Can you arrange every line of text in the records below as a numbered list, leaving out blank lines and the pictures?

━━━━━━━━━━━━━━━━━━━━

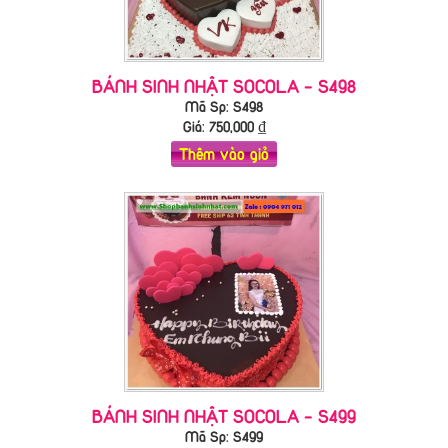
BÁNH SINH NHẬT SOCOLA - S498
Mã Sp: S498
Giá:
750,000
₫
Thêm vào giỏ
BÁNH SINH NHẬT SOCOLA - S499
Mã Sp: S499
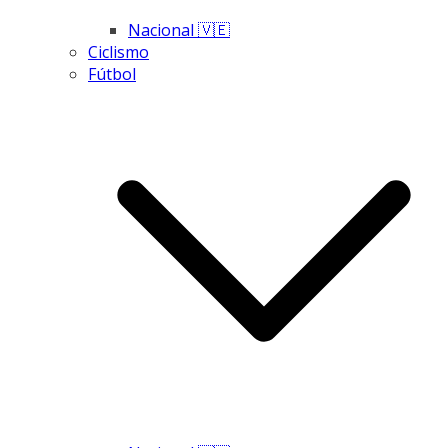
Nacional 🇻🇪
Ciclismo
Fútbol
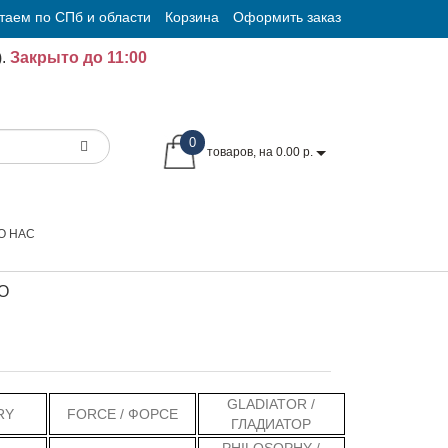
таем по СПб и области
Корзина
Оформить заказ
.
Закрыто до 11:00
0
товаров, на 0.00 р.
О НАС
О
GLADIATOR /
RY
FORCE / ФОРСЕ
ГЛАДИАТОР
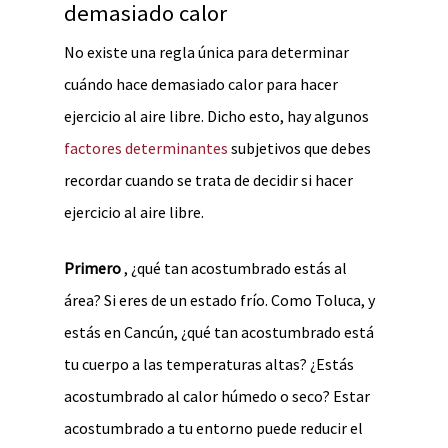
demasiado calor
No existe una regla única para determinar
cuándo hace demasiado calor para hacer
ejercicio al aire libre. Dicho esto, hay algunos
factores determinantes
subjetivos que debes
recordar cuando se trata de decidir si hacer
ejercicio al aire libre.
Primero
, ¿qué tan acostumbrado estás al
área? Si eres de un estado frío. Como Toluca, y
estás en Cancún, ¿qué tan acostumbrado está
tu cuerpo a las temperaturas altas? ¿Estás
acostumbrado al calor húmedo o seco? Estar
acostumbrado a tu entorno puede reducir el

━━━━━━━━━━━━━━━━━━━━

(Answer to the problem):
1. BÁNH SINH NHẬT SOCOLA - S498
2. Mã Sp: S498
3. Giá:
4. 750,000
5. ₫
6. Thêm vào giỏ
7. BÁNH SINH NHẬT SOCOLA - S499
8. Mã Sp: S499
9. Nacional 🇻🇪
10. Ciclismo
11. Fútbol
12. таем по СПб и области
13. Корзина
14. Оформить заказ
15. .
16. Закрыто до 11:00
17. 0
18. товаров, на 0.00 р.
19. О НАС
20. О
21. GLADIATOR /
22. RY
23. FORCE / ФОРСЕ
24. ГЛАДИАТОР
25. demasiado calor
26. No existe una regla única para determinar
27. cuándo hace demasiado calor para hacer
28. ejercicio al aire libre. Dicho esto, hay algunos
29. factores determinantes
30. subjetivos que debes
31. recordar cuando se trata de decidir si hacer
32. ejercicio al aire libre.
33. Primero
34. , ¿qué tan acostumbrado estás al
35. área? Si eres de un estado frío. Como Toluca, y
36. estás en Cancún, ¿qué tan acostumbrado está
37. tu cuerpo a las temperaturas altas? ¿Estás
38. acostumbrado al calor húmedo o seco? Estar
39. acostumbrado a tu entorno puede reducir el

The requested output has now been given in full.